### Work to complete
Return the full set of entries below exactly, leaving every image out.

==== Information supplied

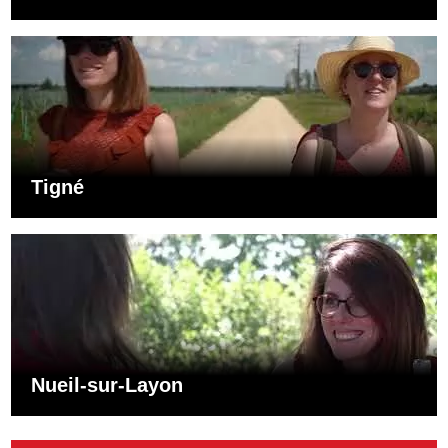
Tigné
Nueil-sur-Layon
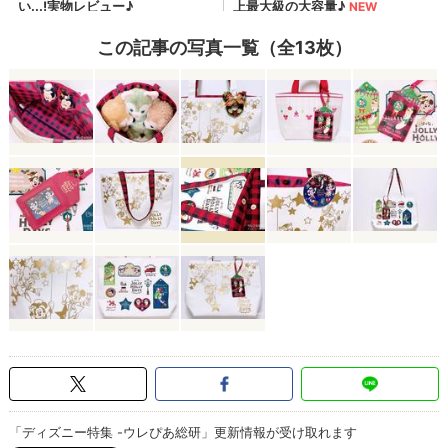
この記事の写真一覧（全13枚）
「ディズニー特集 -ウレぴあ総研」更新情報が受け取れます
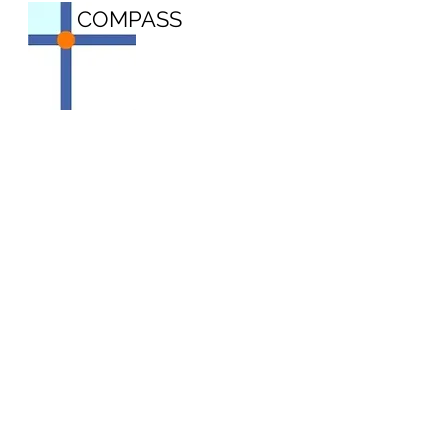
COMPASS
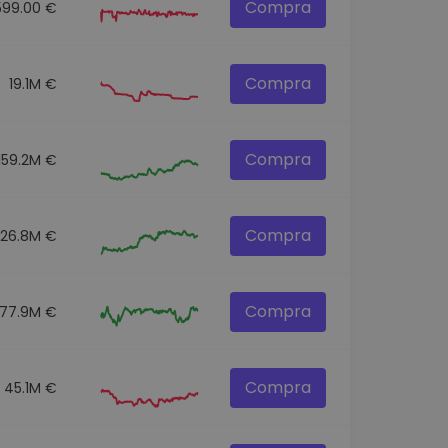
Compra
599.00 €
Compra
19.1M €
Compra
159.2M €
Compra
326.8M €
Compra
77.9M €
Compra
45.1M €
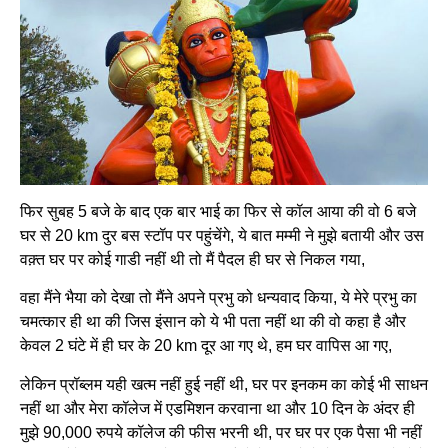
फिर सुबह 5 बजे के बाद एक बार भाई का फिर से कॉल आया की वो 6 बजे
घर से 20 km दुर बस स्टॉप पर पहुंचेंगे, ये बात मम्मी ने मुझे बतायी और उस
वक़्त घर पर कोई गाडी नहीं थी तो मैं पैदल ही घर से निकल गया,
वहा मैंने भैया को देखा तो मैंने अपने प्रभु को धन्यवाद किया, ये मेरे प्रभु का
चमत्कार ही था की जिस इंसान को ये भी पता नहीं था की वो कहा है और
केवल 2 घंटे में ही घर के 20 km दूर आ गए थे, हम घर वापिस आ गए,
लेकिन प्रॉब्लम यही खत्म नहीं हुई नहीं थी, घर पर इनकम का कोई भी साधन
नहीं था और मेरा कॉलेज में एडमिशन करवाना था और 10 दिन के अंदर ही
मुझे 90,000 रुपये कॉलेज की फीस भरनी थी, पर घर पर एक पैसा भी नहीं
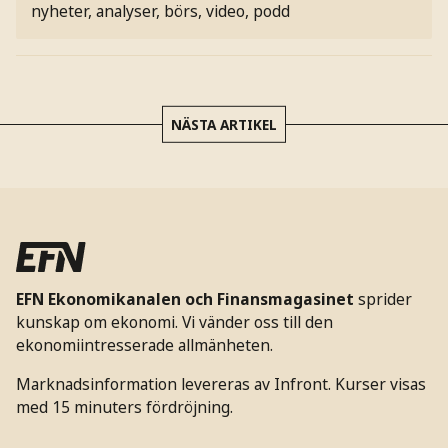
nyheter, analyser, börs, video, podd
NÄSTA ARTIKEL
EFN Ekonomikanalen och Finansmagasinet
sprider
kunskap om ekonomi. Vi vänder oss till den
ekonomiintresserade allmänheten.
Marknadsinformation levereras av Infront. Kurser visas
med 15 minuters fördröjning.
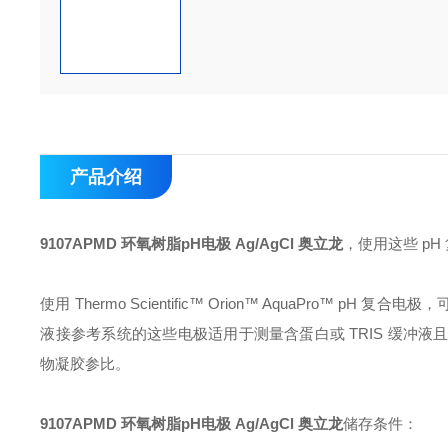
产品介绍
9107APMD 环氧树脂pH电极 Ag/AgCl 奥立龙
，使用这些 p
使用 Thermo Scientific™ Orion™ AquaPr
液接参考系统的这些电极适用于测量含蛋白或 TRIS 缓冲
物凝胶参比。
9107APMD 环氧树脂pH电极 Ag/AgCl 奥立龙
储存条件：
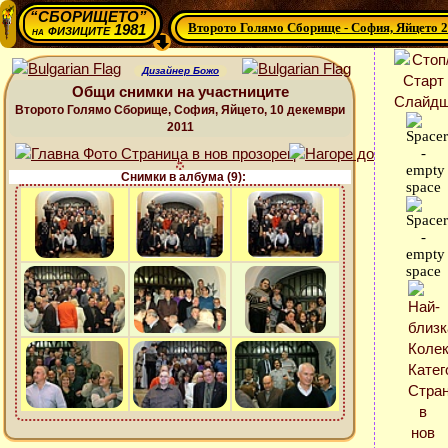
“СБОРИЩЕТО”
Второто Голямо Сборище - София, Яйцето 
физиците 1981
на
Дизайнер Божо
Общи снимки на участниците
Второто Голямо Сборище, София, Яйцето, 10 декември
2011
Снимки в албума (9):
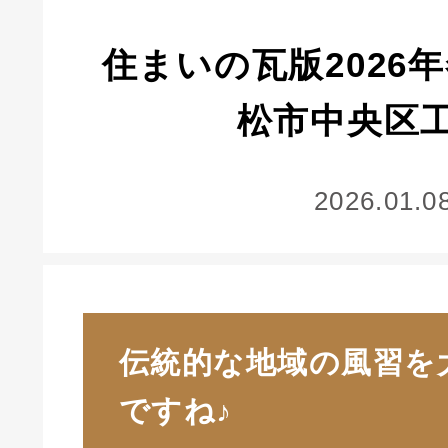
住まいの瓦版2026
松市中央区
2026.01.0
伝統的な地域の風習を
ですね♪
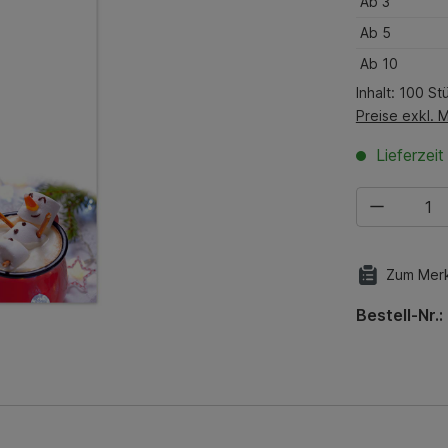
Ab
3
Ab
5
Ab
10
Inhalt:
100 St
Preise exkl. 
Lieferzeit
Produkt Anza
Zum Merk
Bestell-Nr.:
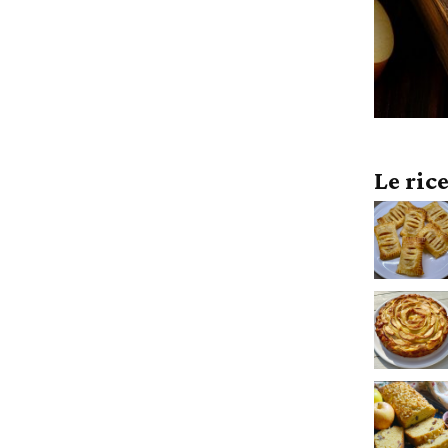
Le ric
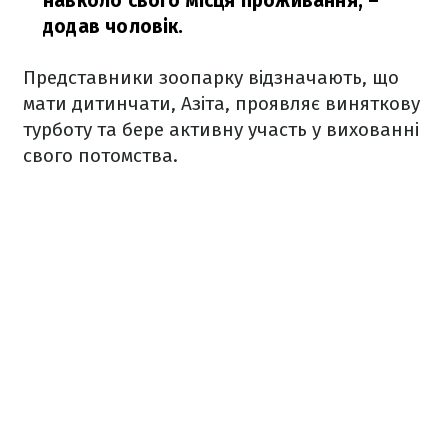
навколо свого місця проживання,
–
додав чоловік.
Представники зоопарку відзначають, що
мати дитинчати, Азіта, проявляє виняткову
турботу та бере активну участь у вихованні
свого потомства.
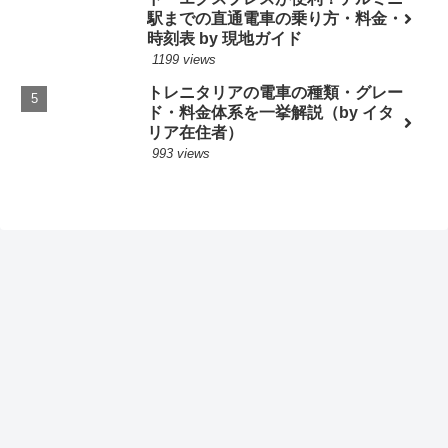
駅までの直通電車の乗り方・料金・
時刻表 by 現地ガイド
1199 views
トレニタリアの電車の種類・グレー
ド・料金体系を一挙解説（by イタ
リア在住者）
993 views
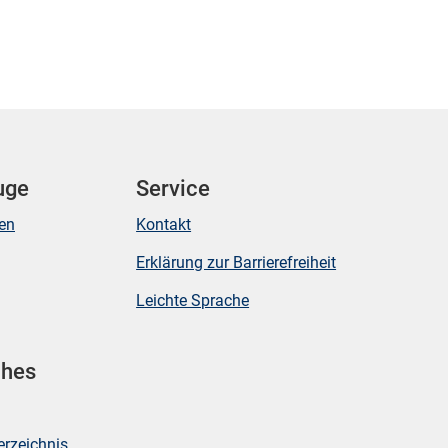
uge
Service
ken
Kontakt
Erklärung zur Barrierefreiheit
Leichte Sprache
ches
erzeichnis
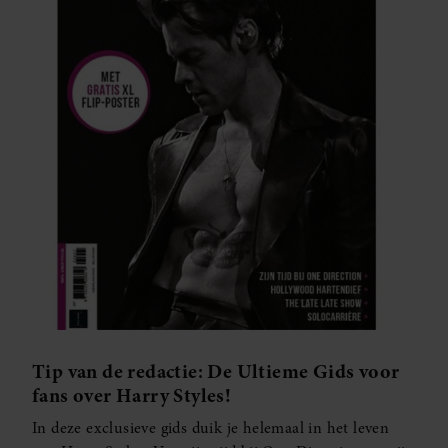
Tip van de redactie: De Ultieme Gids voor
fans over Harry Styles!
In deze exclusieve gids duik je helemaal in het leven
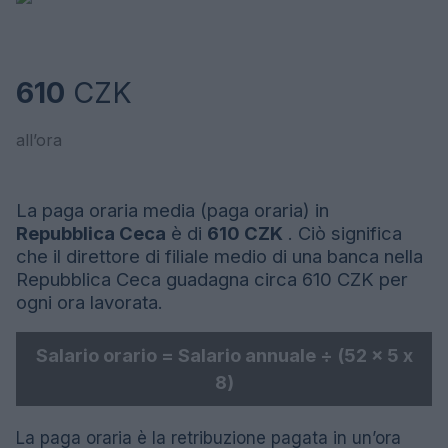
610
CZK
all’ora
La paga oraria media (paga oraria) in
Repubblica Ceca
è di
610 CZK
. Ciò significa
che il direttore di filiale medio di una banca nella
Repubblica Ceca guadagna circa 610 CZK per
ogni ora lavorata.
Salario orario = Salario annuale ÷ (52 x 5 x
8)
La paga oraria è la retribuzione pagata in un’ora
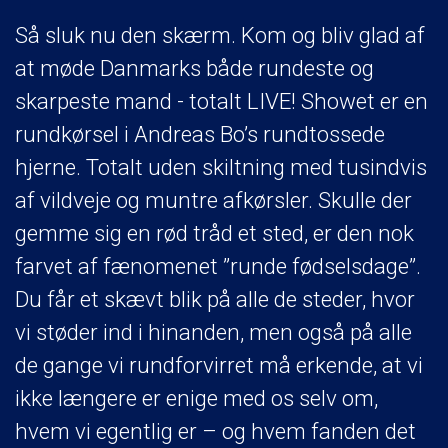
Så sluk nu den skærm. Kom og bliv glad af
at møde Danmarks både rundeste og
skarpeste mand - totalt LIVE! Showet er en
rundkørsel i Andreas Bo’s rundtossede
hjerne. Totalt uden skiltning med tusindvis
af vildveje og muntre afkørsler. Skulle der
gemme sig en rød tråd et sted, er den nok
farvet af fænomenet ”runde fødselsdage”.
Du får et skævt blik på alle de steder, hvor
vi støder ind i hinanden, men også på alle
de gange vi rundforvirret må erkende, at vi
ikke længere er enige med os selv om,
hvem vi egentlig er – og hvem fanden det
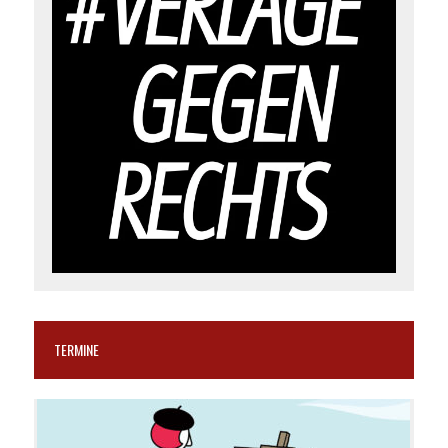
TERMINE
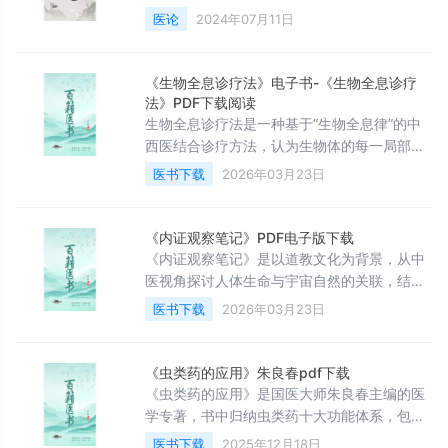
生命本能五大系统以及自主调节的治疗方法。
医论
2024年07月11日
非常适合中医小白入门学习和认识中医。
《生物全息诊疗法》电子书-《生物全息诊疗
法》PDF下载阅读
生物全息诊疗法‌是一种基于“生物全息律”的中
西医结合诊疗方法，认为生物体的‌每一局部
（全息元）都包含整体信息‌，可通过刺激特定
医书下载
2026年03月23日
区域（如第二掌骨侧）来诊断和治疗全身疾
病。
《内证观察笔记》PDF电子版下载
《内证观察笔记》是以道教文化为背景，从中
医视角探讨人体生命与宇宙自然的关联，结合
外在观察与内在实证，分析藏腑、经络等概念
医书下载
2026年03月23日
的一本道医书籍。
《虫类药的应用》朱良春pdf下载
《虫类药的应用》是国医大师朱良春主编的医
学专著，书中归纳虫类药十大功能体系，包含
抗肿瘤、治风湿顽痹等疑难病症的实践医案，
医书下载
2025年12月18日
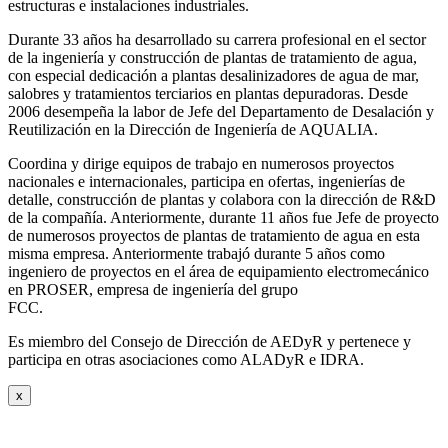
estructuras e instalaciones industriales.
Durante 33 años ha desarrollado su carrera profesional en el sector
de la ingeniería y construcción de plantas de tratamiento de agua,
con especial dedicación a plantas desalinizadores de agua de mar,
salobres y tratamientos terciarios en plantas depuradoras. Desde
2006 desempeña la labor de Jefe del Departamento de Desalación y
Reutilización en la Dirección de Ingeniería de AQUALIA.
Coordina y dirige equipos de trabajo en numerosos proyectos
nacionales e internacionales, participa en ofertas, ingenierías de
detalle, construcción de plantas y colabora con la dirección de R&D
de la compañía. Anteriormente, durante 11 años fue Jefe de proyecto
de numerosos proyectos de plantas de tratamiento de agua en esta
misma empresa. Anteriormente trabajó durante 5 años como
ingeniero de proyectos en el área de equipamiento electromecánico
en PROSER, empresa de ingeniería del grupo
FCC.
Es miembro del Consejo de Dirección de AEDyR y pertenece y
participa en otras asociaciones como ALADyR e IDRA.
x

========

### Answer section
Tigné
Nueil-sur-Layon
この記事の写真一覧（全13枚）
「ディズニー特集 -ウレぴあ総研」更新情報が受け取れます
COMPASS
Compra
599.00 €
Compra
19.1M €
Compra
159.2M €
Compra
326.8M €
Compra
77.9M €
Compra
45.1M €
फिर सुबह 5 बजे के बाद एक बार भाई का फिर से कॉल आया की वो 6 बजे
घर से 20 km दुर बस स्टॉप पर पहुंचेंगे, ये बात मम्मी ने मुझे बतायी और उस
वक़्त घर पर कोई गाडी नहीं थी तो मैं पैदल ही घर से निकल गया,
वहा मैंने भैया को देखा तो मैंने अपने प्रभु को धन्यवाद किया, ये मेरे प्रभु का
चमत्कार ही था की जिस इंसान को ये भी पता नहीं था की वो कहा है और
केवल 2 घंटे में ही घर के 20 km दूर आ गए थे, हम घर वापिस आ गए,
लेकिन प्रॉब्लम यही खत्म नहीं हुई नहीं थी, घर पर इनकम का कोई भी साधन
नहीं था और मेरा कॉलेज में एडमिशन करवाना था और 10 दिन के अंदर ही
मुझे 90,000 रुपये कॉलेज की फीस भरनी थी, पर घर पर एक पैसा भी नहीं
nyheter, analyser, börs, video, podd
NÄSTA ARTIKEL
EFN Ekonomikanalen och Finansmagasinet
sprider
kunskap om ekonomi. Vi vänder oss till den
ekonomiintresserade allmänheten.
Marknadsinformation levereras av Infront. Kurser visas
med 15 minuters fördröjning.
产品介绍
9107APMD 环氧树脂pH电极 Ag/AgCl 奥立龙
，使用这些 p
使用 Thermo Scientific™ Orion™ AquaPr
液接参考系统的这些电极适用于测量含蛋白或 TRIS 缓冲
物凝胶参比。
9107APMD 环氧树脂pH电极 Ag/AgCl 奥立龙
储存条件：
“СБОРИЩЕТО”
Второто Голямо Сборище - София, Яйцето 
физиците 1981
на
Дизайнер Божо
Общи снимки на участниците
Второто Голямо Сборище, София, Яйцето, 10 декември
2011
Снимки в албума (9):
住まいの瓦版2026
松市中央区
2026.01.0
伝統的な地域の風習を
ですね♪
Ab
3
Ab
5
Ab
10
Inhalt:
100 St
Preise exkl. 
Lieferzeit
Produkt Anza
Zum Merk
Bestell-Nr.:
Le ric
навколо свого місця проживання,
–
додав чоловік.
Представники зоопарку відзначають, що
мати дитинчати, Азіта, проявляє виняткову
турботу та бере активну участь у вихованні
свого потомства.
駅までの直通電車の乗り方・料金・
時刻表 by 現地ガイド
1199 views
トレニタリアの電車の種類・グレー
ド・料金体系を一挙解説（by イタ
リア在住者）
993 views
uge
Service
ken
Kontakt
Erklärung zur Barrierefreiheit
Leichte Sprache
ches
erzeichnis
Tip van de redactie: De Ultieme Gids voor
fans over Harry Styles!
In deze exclusieve gids duik je helemaal in het leven
610
CZK
all’ora
La paga oraria media (paga oraria) in
Repubblica Ceca
è di
610 CZK
. Ciò significa
che il direttore di filiale medio di una banca nella
Repubblica Ceca guadagna circa 610 CZK per
ogni ora lavorata.
Salario orario = Salario annuale ÷ (52 x 5 x
8)
La paga oraria è la retribuzione pagata in un’ora
Så sluk nu den skærm. Kom og bliv glad af
at møde Danmarks både rundeste og
skarpeste mand - totalt LIVE! Showet er en
rundkørsel i Andreas Bo’s rundtossede
hjerne. Totalt uden skiltning med tusindvis
af vildveje og muntre afkørsler. Skulle der
gemme sig en rød tråd et sted, er den nok
farvet af fænomenet ”runde fødselsdage”.
Du får et skævt blik på alle de steder, hvor
vi støder ind i hinanden, men også på alle
de gange vi rundforvirret må erkende, at vi
ikke længere er enige med os selv om,
hvem vi egentlig er – og hvem fanden det
TERMINE
生命本能五大系统以及自主调节的治疗方法。
医论
2024年07月11日
非常适合中医小白入门学习和认识中医。
《生物全息诊疗法》电子书-《生物全息诊疗
法》PDF下载阅读
生物全息诊疗法‌是一种基于“生物全息律”的中
西医结合诊疗方法，认为生物体的‌每一局部
（全息元）都包含整体信息‌，可通过刺激特定
医书下载
2026年03月23日
区域（如第二掌骨侧）来诊断和治疗全身疾
病。
《内证观察笔记》PDF电子版下载
《内证观察笔记》是以道教文化为背景，从中
医视角探讨人体生命与宇宙自然的关联，结合
外在观察与内在实证，分析藏腑、经络等概念
医书下载
2026年03月23日
的一本道医书籍。
《虫类药的应用》朱良春pdf下载
《虫类药的应用》是国医大师朱良春主编的医
学专著，书中归纳虫类药十大功能体系，包含
抗肿瘤、治风湿顽痹等疑难病症的实践医案，
医书下载
2025年12月18日
estructuras e instalaciones industriales.
Durante 33 años ha desarrollado su carrera profesional en el sector
de la ingeniería y construcción de plantas de tratamiento de agua,
con especial dedicación a plantas desalinizadores de agua de mar,
salobres y tratamientos terciarios en plantas depuradoras. Desde
2006 desempeña la labor de Jefe del Departamento de Desalación y
Reutilización en la Dirección de Ingeniería de AQUALIA.
Coordina y dirige equipos de trabajo en numerosos proyectos
nacionales e internacionales, participa en ofertas, ingenierías de
detalle, construcción de plantas y colabora con la dirección de R&D
de la compañía. Anteriormente, durante 11 años fue Jefe de proyecto
de numerosos proyectos de plantas de tratamiento de agua en esta
misma empresa. Anteriormente trabajó durante 5 años como
ingeniero de proyectos en el área de equipamiento electromecánico
en PROSER, empresa de ingeniería del grupo
FCC.
Es miembro del Consejo de Dirección de AEDyR y pertenece y
participa en otras asociaciones como ALADyR e IDRA.
x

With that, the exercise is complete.